Después que le estrechó la mano, Atetou guardó su compostura, mirándola como a una igual. Acudía a la visita muy contra su voluntad, según aseguró Moreturi, pero la verdad era que no lo demostraba. Rachel calculó que no podía tener más de treinta años. Sus diminutas facciones eran regulares y suaves en exceso; tenía la garganta tersa y juvenil. Los senos, pequeños, altos y rígidos. Tenía la desconcertante costumbre de mirar más allá de su interlocutor, quien nunca estaba seguro de que le hablaba o le escuchaba. Tenía la voz apagada, hasta tal punto, que era necesario inclinarse hacia ella para oír lo que decía, con lo que la persona que con ella hablaba tenía que esforzarse y esto la colocaba en situación desventajosa. —Tome —dijo Rachel, sirviéndole el té frío—. Lo encontrará muy refrescante. ¿Ha probado ya el té?—Varias veces. Siempre que el capitán Rasmussen lo ha traído. Atetou tomó la taza de latón y bebió con semblante impasible. Rachel se acomodó en la esterilla frente a ella y empezó a tomar el té, sintiendo la helada hostilidad de su visitante. Moreturi había confesado haber referido a su esposa todos los detalles de sus sesiones psicoanalíticas.
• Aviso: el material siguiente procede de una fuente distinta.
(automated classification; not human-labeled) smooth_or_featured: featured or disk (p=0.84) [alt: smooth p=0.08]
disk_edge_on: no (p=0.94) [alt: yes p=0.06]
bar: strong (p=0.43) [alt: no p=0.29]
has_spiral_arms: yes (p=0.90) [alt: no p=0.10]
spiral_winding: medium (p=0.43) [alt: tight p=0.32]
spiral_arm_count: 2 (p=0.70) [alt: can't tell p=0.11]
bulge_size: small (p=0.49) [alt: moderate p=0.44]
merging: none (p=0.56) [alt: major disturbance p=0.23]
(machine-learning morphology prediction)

Era natural, desde luego, que Atetou se sintiese molesta por la intromisión en su vida de una persona extraña que consideraría conchabada con su marido contra ella. Si Atetou había acudido a su consultorio, lo había hecho únicamente para demostrar que no era el ser perverso y raro que su marido presentaba a aquella intrusa.
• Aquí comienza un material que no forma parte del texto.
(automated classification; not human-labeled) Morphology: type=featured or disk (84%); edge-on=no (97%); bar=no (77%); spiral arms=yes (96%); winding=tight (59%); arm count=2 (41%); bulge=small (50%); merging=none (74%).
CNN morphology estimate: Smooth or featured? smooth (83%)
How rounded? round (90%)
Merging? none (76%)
Rachel comprendió que si ambas tenían que hablar con franqueza la iniciativa debía partir de ella misma. Atetou no iniciaría nada, lo cual era comprensible. Si quería hacerla hablar, Rachel tendría que herirla en su amor propio, aludiendo a la infelicidad conyugal de Moreturi, que éste le achacaba. Rachel deploraba tener que apelar a aquella táctica, pero no había otro remedio. No podía ni soñar en que Atetou se tendiese voluntariamente en el diván, hablando en metáfora, ni en hacerle adoptar el papel de paciente. Aquella orgullosa mujer no lo permitiría ni por un segundo. Estaba allí como una señora que visitaba a otra, como una maligna vecina dispuesta a cantar las verdades a otra mujer mal informada. Había acudido para tomar el té y hablar midiendo sus palabras. En los últimos días, Moreturi resultó un paciente más fácil para Rachel. Una vez derribada la barrera que los separaba, él cooperó plenamente, dentro de sus naturales limitaciones. Acudía a las sesiones a divertirse.

Tendido de espaldas, con las manos cruzadas detrás de la cabeza, bromeaba con su "Ms. Doctor" y charlaba por los codos, sin pararse en barras. Le gustaba desconcertar a Rachel contándole sus experiencias amorosas. Sentía gran placer explicándole sus sueños con todo detalle. Era evidente que le divertía escandalizar a la mujer blanca. Rachel pronto comprendió sus verdaderos propósitos y su alma le resultó transparente. Moreturi no sentía un verdadero interés por sus motivaciones subconscientes. Cuando su crisis doméstica alcanzase el apogeo acudiría a la Jerarquía tradicional para que ésta le resolviese el problema. Lo único que le interesaba, el verdadero objeto de su juego, adivinó Rachel, era arrancar su máscara de analista y convertirla en una mujer. No era un hombre falto de inteligencia, pero ésta no le interesaba. No sentía el menor atractivo por sondear su propia mente, por efectuar una introspección en la selva inexplorada de su espíritu. Lo único que le atraía, como a su difunto amigo Huata, eran las emociones físicas. Era un hedonista de pies a cabeza: comer, beber, hacer ejercicio físico, bailar y unirse con las mujeres. Para aquel alma libre, para aquel célibe nato, la responsabilidad de tener una esposa representaba una verdadera carga. En realidad, no deseaba divorciarse de Atetou, sino escapar de la prisión del matrimonio, que para él era antinatural.